━━━ RECORDS SHOWN ━━━

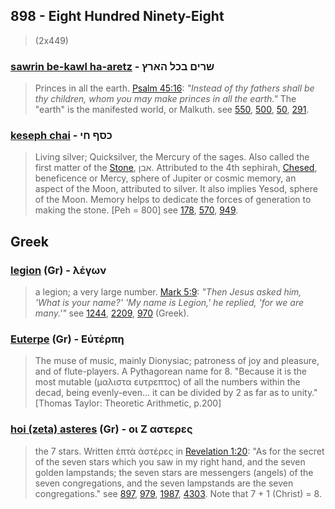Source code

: ## 898 - Eight Hundred Ninety-Eight
> (2x449)

### [sawrin be-kawl ha-aretz](/keys/ShRIM.BKL-HARTz) - שרים בכל הארץ
> Princes in all the earth. [Psalm 45:16](http://biblehub.com/psalms/45-16.htm): *"Instead of thy fathers shall be thy children, whom you may make princes in all the earth."* The "earth" is the manifested world, or Malkuth. see [550](550), [500](500), [50](50), [291](291).

### [keseph chai](/keys/KSPf.ChI) - כסף חי
> Living silver; Quicksilver, the Mercury of the sages. Also called the first matter of the [Stone](/keys/ABN), אבן. Attributed to the 4th sephirah, [Chesed](/keys/ChSD), beneficence or Mercy, sphere of Jupiter or cosmic memory, an aspect of the Moon, attributed to silver. It also implies Yesod, sphere of the Moon. Memory helps to dedicate the forces of generation to making the stone. [Peh = 800] see [178](178), [570](570), [949](949).

## Greek

### [legion](/greek?word=legOn) (Gr) - λέγων
> a legion; a very large number. [Mark 5:9](http://biblehub.com/mark/5-9.htm): *"Then Jesus asked him, 'What is your name?' 'My name is Legion,' he replied, 'for we are many.'"* see [1244](1244), [2209](2209), [970](970) (Greek).

### [Euterpe](/greek?word=euTerPh) (Gr) - Eὐτέρπη
> The muse of music, mainly Dionysiac; patroness of joy and pleasure, and of flute-players. A Pythagorean name for 8. "Because it is the most mutable (μαλιστα ευτρεπτος) of all the numbers within the decad, being evenly-even... it can be divided by 2 as far as to unity." [Thomas Taylor: Theoretic Arithmetic, p.200]

### [hoi (zeta) asteres](/greek?word=oi+z+asteres) (Gr) - οι Ζ αστερες
> the 7 stars. Written ἑπτὰ ἀστέρες in [Revelation 1:20](http://biblehub.com/revelation/1-20.htm): "As for the secret of the seven stars which you saw in my right hand, and the seven golden lampstands; the seven stars are messengers (angels) of the seven congregations, and the seven lampstands are the seven congregations." see [897](897), [979](979), [1987](1987), [4303](4303). Note that 7 + 1 (Christ) = 8.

━━━

WHAT NEEDS TO BE DONE
Copy the listing above verbatim, leaving out the picture.

THE COMPLETED TASK
Source code

: ## 898 - Eight Hundred Ninety-Eight
> (2x449)

### [sawrin be-kawl ha-aretz](/keys/ShRIM.BKL-HARTz) - שרים בכל הארץ
> Princes in all the earth. [Psalm 45:16](http://biblehub.com/psalms/45-16.htm): *"Instead of thy fathers shall be thy children, whom you may make princes in all the earth."* The "earth" is the manifested world, or Malkuth. see [550](550), [500](500), [50](50), [291](291).

### [keseph chai](/keys/KSPf.ChI) - כסף חי
> Living silver; Quicksilver, the Mercury of the sages. Also called the first matter of the [Stone](/keys/ABN), אבן. Attributed to the 4th sephirah, [Chesed](/keys/ChSD), beneficence or Mercy, sphere of Jupiter or cosmic memory, an aspect of the Moon, attributed to silver. It also implies Yesod, sphere of the Moon. Memory helps to dedicate the forces of generation to making the stone. [Peh = 800] see [178](178), [570](570), [949](949).

## Greek

### [legion](/greek?word=legOn) (Gr) - λέγων
> a legion; a very large number. [Mark 5:9](http://biblehub.com/mark/5-9.htm): *"Then Jesus asked him, 'What is your name?' 'My name is Legion,' he replied, 'for we are many.'"* see [1244](1244), [2209](2209), [970](970) (Greek).

### [Euterpe](/greek?word=euTerPh) (Gr) - Eὐτέρπη
> The muse of music, mainly Dionysiac; patroness of joy and pleasure, and of flute-players. A Pythagorean name for 8. "Because it is the most mutable (μαλιστα ευτρεπτος) of all the numbers within the decad, being evenly-even... it can be divided by 2 as far as to unity." [Thomas Taylor: Theoretic Arithmetic, p.200]

### [hoi (zeta) asteres](/greek?word=oi+z+asteres) (Gr) - οι Ζ αστερες
> the 7 stars. Written ἑπτὰ ἀστέρες in [Revelation 1:20](http://biblehub.com/revelation/1-20.htm): "As for the secret of the seven stars which you saw in my right hand, and the seven golden lampstands; the seven stars are messengers (angels) of the seven congregations, and the seven lampstands are the seven congregations." see [897](897), [979](979), [1987](1987), [4303](4303). Note that 7 + 1 (Christ) = 8.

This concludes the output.